(Beginning of Available data)
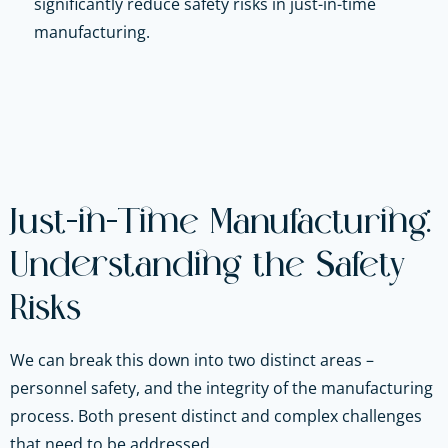
significantly reduce safety risks in just-in-time
manufacturing.
Just-in-Time Manufacturing:
Understanding the Safety
Risks
We can break this down into two distinct areas –
personnel safety, and the integrity of the manufacturing
process. Both present distinct and complex challenges
that need to be addressed.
(End of Available data)
Your goal: Reproduce the text of the listing above verbatim, line for line, and leave out the pictures.

Answer box:
significantly reduce safety risks in just-in-time
manufacturing.
Just-in-Time Manufacturing:
Understanding the Safety
Risks
We can break this down into two distinct areas –
personnel safety, and the integrity of the manufacturing
process. Both present distinct and complex challenges
that need to be addressed.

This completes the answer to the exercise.